PASSAGE SHOWN>
╭──

In [1]:
import os
import pandas as pd
import numpy as np

In [114]:
#store file path in a variable  
json_path = os.path.join ("Resources","purchase_data.json") 

In [115]:
#Import the purchase data json file as a DataFrame

purchase_data = pd.read_json(json_path)
purchase_data.head()

Unnamed: 0,Age,Gender,Item ID,Item Name,Price,SN
0,38,Male,165,Bone Crushing Silver Skewer,3.37,Aelalis34
1,21,Male,119,"Stormbringer, Dark Blade of Ending Misery",2.32,Eolo46
2,34,Male,174,Primitive Blade,2.46,Assastnya25
3,21,Male,92,Final Critic,1.36,Pheusrical25
4,23,Male,63,Stormfury Mace,1.27,Aela59


# Player Count

In [49]:

#Player Count- Using the length of the unique screen names
player_count = len(purchase_data['SN'].unique())

#Convert the player count series into a dataframe
player_count_df = pd.DataFrame([{'Total Players': player_count}])

#resetting the index to total players
Total_players = player_count_df.set_index('Total Players')
Total_players

573


# Purchasing Analysis (Total)

In [120]:
# Number of Unique Items
unique_items = len(purchase_data["Item ID"].unique())
unique_items 

# Average Purchase Price
ave_price = round (purchase_data["Price"].mean(), 2)
ave_price

# Total Number of Purchases
tot_pur = purchase_data["Price"].count()
tot_pur

# Total Revenue
tot_rev = round (purchase_data["Price"].sum(),2)
tot_rev

total_analysis_df = pd.DataFrame ({ 'Number of Unique Items': [unique_items],
                                    'Average Purchase Price': [ave_price],
                                    'Total Number of Purchases': [tot_pur],
                                    'Total Revenue': [tot_rev]
                                   })

 
 
total_analysis_df.style.format({'Average Purchase Price': '${:.2f}', 'Total Revenue': '${:,.2f}'})



Unnamed: 0,Average Purchase Price,Number of Unique Items,Total Number of Purchases,Total Revenue
0,$2.93,183,780,"$2,286.33"


# Gender Demographic

In [104]:

#Get the total number of unique players
totalcount = purchase_data["SN"].nunique()

#Number of male players
malecount = purchase_data[purchase_data["Gender"] == "Male"]["SN"].nunique()

#Number of female players
femalecount = purchase_data[purchase_data["Gender"] == "Female"]["SN"].nunique()

#Number of non_disclosed players
non_disclosed = totalcount - (malecount + femalecount)

╰──

DATA>

╭──

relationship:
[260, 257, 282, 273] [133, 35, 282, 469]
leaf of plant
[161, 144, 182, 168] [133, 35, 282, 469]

╰──

EXERCISE>
Continue the pandas notebook on game purchase data from the point where it stops.

ANSWER SPACE>
#Calculating percentages
perc_male = (malecount/totalcount)*100
perc_female = (femalecount/totalcount)*100
perc_non_disclosed = (non_disclosed/totalcount)*100

#Creating a data frame

gender_demo_df = pd.DataFrame ({"Gender":["Male","Female","Non-disclosed"],
                                           "Number of players":[malecount, femalecount, non_disclosed],
                                           "Percentage of players":[perc_male, perc_female,perc_non_disclosed]})
                                           
gender_demo_df

reset_index = gender_demo_df.set_index("Gender")
reset_index

reset_index.style.format({"Percentage of Players": "{:.2f}%"})
 

Unnamed: 0_level_0,Number of players,Percentage of players
Gender,Unnamed: 1_level_1,Unnamed: 2_level_1
Male,465,81.1518
Female,100,17.452
Non-disclosed,8,1.39616


# Purchasing Analysis by Gender

In [108]:
 

male_purchase = purchase_data[purchase_data["Gender"] == "Male"]["Price"].count()
female_purchase = purchase_data[purchase_data["Gender"] == "Female"]["Price"].count()
other_purchase = total_purchases - (male_purchase + female_purchase)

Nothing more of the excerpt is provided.